## Work instructions
[1] Do these statements agree with the Project Censored newsletter? (a) Paper shortages delayed the printing of the new yearbook. (b) Andy Lee Roth is the Project's director. (c) Ben Boyington and Allison Butler appeared on WMFE. For each, answer yes or no and quote the deciding words.
[2] Print everything in the Project Censored newsletter from "Project Censored 2022" down to "the Project website.".
[3] According to the Project Censored newsletter, on what date did Mickey Huff appear on the Thom Hartmann Program?

═════ Text shown

The Project Censored Newsletter—December 2021

by Project Censored
Published: Last Updated on

State of the Free Press 2022 Published–and Well Publicized!

Project Censored 2022 Top Censored Stories Book

The new Project Censored yearbook is finally available. Paper shortages, another consequence of the COVID-19 pandemic, delayed the book’s printing. But we are glad to report that we now have books. If you are a supporting member, we will be mailing your copy very soon.

The listing of the Top “Censored” Stories of 2020-2021 is also accessible on the Project website.

The story list and State of the Free Press 2022 have already been receiving prominent coverage in a number of independent news weeklies, including Random Length News, Queen City NerveAmerican ProspectOrlando Weekly, and Detroit Metro Times

Several Project Censored folks have been featured recently by the following broadcast outlets: Project director Mickey Huff appeared on the Thom Hartmann Program, 11/24/21, to discuss the new book and how hedge funds have decimated local news outlets; Huff and the Project’s associate director, Andy Lee Roth, appeared on “Intersections,” with Matthew Peddie, on WMFE, the NPR-affiliate out of Orlando, Florida, to discuss some of the year’s top “Censored” stories and the importance of critical media literacy.

Media Freedom Foundation board members Ben Boyington and Allison Butler appeared on Peace Talks Radio to discuss how the constant barrage of advertising impacts our lives, and how critical media literacy education can head off those negative impacts.

══════════
═════ Information shown

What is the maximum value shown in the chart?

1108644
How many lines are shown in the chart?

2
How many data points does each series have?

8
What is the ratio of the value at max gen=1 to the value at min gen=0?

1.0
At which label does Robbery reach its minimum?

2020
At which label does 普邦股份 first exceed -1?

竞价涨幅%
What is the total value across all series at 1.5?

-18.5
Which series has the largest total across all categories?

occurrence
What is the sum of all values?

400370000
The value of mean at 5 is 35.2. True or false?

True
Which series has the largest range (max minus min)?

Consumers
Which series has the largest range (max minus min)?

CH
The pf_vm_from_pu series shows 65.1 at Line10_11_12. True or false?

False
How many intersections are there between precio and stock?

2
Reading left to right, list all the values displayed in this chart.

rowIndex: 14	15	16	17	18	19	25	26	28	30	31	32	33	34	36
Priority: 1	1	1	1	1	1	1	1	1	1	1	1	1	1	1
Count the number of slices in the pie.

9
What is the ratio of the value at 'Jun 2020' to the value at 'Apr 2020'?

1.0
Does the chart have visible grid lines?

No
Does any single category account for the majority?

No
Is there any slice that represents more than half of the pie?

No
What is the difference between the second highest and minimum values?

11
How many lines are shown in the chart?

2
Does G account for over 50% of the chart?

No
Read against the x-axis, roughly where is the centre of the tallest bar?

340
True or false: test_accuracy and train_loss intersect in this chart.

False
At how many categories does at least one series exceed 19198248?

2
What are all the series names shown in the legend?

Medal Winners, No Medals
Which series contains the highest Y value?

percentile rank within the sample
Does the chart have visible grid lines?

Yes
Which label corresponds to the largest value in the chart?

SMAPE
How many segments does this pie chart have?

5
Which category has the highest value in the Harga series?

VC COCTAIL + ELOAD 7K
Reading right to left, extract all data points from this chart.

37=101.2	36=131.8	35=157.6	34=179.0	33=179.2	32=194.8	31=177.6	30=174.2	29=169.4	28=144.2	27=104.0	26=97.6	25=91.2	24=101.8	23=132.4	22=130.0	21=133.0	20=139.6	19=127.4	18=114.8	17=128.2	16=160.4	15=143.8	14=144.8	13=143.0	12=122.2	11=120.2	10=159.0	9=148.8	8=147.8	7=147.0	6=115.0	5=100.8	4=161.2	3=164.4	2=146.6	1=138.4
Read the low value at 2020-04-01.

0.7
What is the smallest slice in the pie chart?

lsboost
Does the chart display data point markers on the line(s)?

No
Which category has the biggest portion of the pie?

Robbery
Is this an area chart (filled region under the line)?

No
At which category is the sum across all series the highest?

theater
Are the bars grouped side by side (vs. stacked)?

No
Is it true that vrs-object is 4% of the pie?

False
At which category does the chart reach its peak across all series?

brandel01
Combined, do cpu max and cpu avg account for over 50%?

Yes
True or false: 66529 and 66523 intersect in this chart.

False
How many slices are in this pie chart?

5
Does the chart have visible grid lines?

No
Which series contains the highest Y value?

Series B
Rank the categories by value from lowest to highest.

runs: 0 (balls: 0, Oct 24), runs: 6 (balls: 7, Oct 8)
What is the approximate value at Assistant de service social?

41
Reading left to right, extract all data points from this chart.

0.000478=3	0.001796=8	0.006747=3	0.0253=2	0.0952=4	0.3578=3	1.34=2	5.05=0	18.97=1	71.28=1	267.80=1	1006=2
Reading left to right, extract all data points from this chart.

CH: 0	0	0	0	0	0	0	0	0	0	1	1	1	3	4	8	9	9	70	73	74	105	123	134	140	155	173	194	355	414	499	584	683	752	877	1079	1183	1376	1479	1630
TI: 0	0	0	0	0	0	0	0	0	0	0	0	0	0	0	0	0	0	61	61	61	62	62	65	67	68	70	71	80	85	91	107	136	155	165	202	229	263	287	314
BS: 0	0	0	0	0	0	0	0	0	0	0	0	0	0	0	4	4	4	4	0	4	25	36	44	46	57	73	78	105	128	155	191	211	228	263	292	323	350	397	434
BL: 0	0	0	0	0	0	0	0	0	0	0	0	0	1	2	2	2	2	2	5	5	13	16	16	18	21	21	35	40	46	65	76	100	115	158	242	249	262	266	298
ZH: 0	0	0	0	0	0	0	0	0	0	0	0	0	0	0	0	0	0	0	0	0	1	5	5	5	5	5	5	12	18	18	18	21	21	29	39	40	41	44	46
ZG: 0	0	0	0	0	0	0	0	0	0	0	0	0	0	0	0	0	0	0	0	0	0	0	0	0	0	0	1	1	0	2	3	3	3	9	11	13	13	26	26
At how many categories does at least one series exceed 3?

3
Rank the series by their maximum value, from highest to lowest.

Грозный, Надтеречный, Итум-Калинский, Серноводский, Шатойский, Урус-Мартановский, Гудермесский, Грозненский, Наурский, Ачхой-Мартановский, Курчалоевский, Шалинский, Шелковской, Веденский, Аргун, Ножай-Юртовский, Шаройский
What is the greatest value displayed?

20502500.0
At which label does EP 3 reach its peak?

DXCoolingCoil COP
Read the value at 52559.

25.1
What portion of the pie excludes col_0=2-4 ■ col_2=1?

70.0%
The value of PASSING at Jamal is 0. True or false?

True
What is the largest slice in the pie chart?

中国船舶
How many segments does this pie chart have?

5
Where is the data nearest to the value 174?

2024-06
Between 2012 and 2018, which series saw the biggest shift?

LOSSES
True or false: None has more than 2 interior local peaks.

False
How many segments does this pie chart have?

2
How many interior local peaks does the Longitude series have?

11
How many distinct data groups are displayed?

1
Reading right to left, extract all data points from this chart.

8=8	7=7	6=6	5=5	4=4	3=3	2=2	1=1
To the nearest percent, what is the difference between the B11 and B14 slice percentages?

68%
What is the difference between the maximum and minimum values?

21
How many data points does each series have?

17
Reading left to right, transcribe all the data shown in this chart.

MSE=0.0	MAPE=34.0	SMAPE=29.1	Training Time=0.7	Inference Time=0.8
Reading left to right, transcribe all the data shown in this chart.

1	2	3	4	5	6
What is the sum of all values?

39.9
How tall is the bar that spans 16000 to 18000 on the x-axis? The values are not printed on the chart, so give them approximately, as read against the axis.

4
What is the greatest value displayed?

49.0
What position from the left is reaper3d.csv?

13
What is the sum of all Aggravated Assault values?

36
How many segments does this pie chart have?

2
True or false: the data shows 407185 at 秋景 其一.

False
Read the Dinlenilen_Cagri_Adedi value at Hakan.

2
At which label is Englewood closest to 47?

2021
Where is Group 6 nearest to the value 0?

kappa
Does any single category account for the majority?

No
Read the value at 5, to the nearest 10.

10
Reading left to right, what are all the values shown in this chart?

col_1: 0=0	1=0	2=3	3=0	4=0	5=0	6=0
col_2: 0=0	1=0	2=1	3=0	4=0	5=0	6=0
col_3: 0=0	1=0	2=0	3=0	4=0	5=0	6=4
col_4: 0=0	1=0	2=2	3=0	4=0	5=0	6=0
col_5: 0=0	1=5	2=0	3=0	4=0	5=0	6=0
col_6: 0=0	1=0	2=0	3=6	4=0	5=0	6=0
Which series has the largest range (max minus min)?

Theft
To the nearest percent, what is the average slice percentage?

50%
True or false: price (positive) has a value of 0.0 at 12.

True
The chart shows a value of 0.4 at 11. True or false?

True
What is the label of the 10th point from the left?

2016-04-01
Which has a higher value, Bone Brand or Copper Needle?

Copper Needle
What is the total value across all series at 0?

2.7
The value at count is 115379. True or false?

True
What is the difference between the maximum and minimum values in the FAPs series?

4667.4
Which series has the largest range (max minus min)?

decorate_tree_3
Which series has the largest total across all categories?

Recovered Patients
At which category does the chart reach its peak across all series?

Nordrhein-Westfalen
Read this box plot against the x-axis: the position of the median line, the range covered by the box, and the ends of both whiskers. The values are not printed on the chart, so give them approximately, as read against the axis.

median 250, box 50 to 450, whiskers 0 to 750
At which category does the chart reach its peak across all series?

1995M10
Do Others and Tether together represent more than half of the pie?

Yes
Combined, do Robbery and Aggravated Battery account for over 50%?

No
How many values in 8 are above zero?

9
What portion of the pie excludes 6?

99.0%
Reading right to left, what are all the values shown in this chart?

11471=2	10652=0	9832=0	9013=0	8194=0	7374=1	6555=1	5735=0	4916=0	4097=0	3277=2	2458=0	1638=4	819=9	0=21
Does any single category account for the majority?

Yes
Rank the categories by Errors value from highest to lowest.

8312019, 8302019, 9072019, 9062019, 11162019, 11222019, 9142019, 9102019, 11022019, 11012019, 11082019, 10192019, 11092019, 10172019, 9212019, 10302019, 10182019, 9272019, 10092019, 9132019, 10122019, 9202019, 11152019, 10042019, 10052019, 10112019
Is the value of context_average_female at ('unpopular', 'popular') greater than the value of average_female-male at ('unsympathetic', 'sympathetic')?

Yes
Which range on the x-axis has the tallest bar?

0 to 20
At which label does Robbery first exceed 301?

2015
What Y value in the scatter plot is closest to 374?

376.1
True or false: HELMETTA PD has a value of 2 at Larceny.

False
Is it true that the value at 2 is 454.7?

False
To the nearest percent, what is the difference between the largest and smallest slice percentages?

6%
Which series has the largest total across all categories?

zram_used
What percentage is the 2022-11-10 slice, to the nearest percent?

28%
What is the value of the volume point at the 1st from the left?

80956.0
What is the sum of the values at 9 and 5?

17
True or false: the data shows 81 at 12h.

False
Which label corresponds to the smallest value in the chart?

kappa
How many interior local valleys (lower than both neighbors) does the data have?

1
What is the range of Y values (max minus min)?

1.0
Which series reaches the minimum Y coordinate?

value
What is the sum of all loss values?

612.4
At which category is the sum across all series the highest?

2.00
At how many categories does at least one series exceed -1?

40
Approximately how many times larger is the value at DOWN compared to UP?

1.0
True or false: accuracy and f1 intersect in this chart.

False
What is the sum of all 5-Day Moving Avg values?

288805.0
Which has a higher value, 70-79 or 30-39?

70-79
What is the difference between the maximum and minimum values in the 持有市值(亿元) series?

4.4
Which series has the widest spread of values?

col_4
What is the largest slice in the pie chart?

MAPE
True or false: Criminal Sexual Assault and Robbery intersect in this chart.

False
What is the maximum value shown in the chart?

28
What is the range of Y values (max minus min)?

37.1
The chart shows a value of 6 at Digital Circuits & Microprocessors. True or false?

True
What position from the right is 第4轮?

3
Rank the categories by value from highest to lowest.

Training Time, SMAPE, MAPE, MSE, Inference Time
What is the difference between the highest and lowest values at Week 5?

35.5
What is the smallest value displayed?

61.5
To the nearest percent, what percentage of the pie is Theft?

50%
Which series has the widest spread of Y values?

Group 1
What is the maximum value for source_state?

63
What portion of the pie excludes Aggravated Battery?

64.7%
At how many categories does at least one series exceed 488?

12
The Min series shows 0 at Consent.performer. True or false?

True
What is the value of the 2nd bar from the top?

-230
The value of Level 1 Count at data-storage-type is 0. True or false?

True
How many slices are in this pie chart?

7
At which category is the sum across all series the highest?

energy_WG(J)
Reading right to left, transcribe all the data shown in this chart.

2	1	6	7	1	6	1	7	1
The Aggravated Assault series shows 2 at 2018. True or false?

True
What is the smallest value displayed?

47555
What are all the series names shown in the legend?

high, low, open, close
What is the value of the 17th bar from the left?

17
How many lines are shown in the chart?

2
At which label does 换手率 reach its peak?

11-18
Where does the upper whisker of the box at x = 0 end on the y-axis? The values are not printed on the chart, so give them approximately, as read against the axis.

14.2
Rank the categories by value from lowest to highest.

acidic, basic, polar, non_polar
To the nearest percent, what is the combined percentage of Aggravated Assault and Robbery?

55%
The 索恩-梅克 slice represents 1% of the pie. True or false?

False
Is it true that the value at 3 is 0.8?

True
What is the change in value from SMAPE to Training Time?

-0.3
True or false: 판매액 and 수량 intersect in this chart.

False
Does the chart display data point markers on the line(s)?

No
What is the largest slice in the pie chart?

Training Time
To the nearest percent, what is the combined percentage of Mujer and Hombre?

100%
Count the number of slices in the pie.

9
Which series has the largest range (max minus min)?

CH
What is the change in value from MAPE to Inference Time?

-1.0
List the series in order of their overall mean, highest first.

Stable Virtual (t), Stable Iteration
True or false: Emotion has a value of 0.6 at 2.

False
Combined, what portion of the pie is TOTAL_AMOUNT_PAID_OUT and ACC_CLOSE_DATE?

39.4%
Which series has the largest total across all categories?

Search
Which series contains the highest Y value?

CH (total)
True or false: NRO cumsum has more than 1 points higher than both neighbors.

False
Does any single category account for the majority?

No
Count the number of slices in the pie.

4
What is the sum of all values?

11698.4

══════════

## Answers provided
[1]
(a) Yes: "Paper shortages, another consequence of the COVID-19 pandemic, delayed the book’s printing."
(b) No: "the Project’s associate director, Andy Lee Roth"
(c) No: "Media Freedom Foundation board members Ben Boyington and Allison Butler appeared on Peace Talks Radio"

[2]
Project Censored 2022 Top Censored Stories Book

The new Project Censored yearbook is finally available. Paper shortages, another consequence of the COVID-19 pandemic, delayed the book’s printing. But we are glad to report that we now have books. If you are a supporting member, we will be mailing your copy very soon.

The listing of the Top “Censored” Stories of 2020-2021 is also accessible on the Project website.

[3] 11/24/21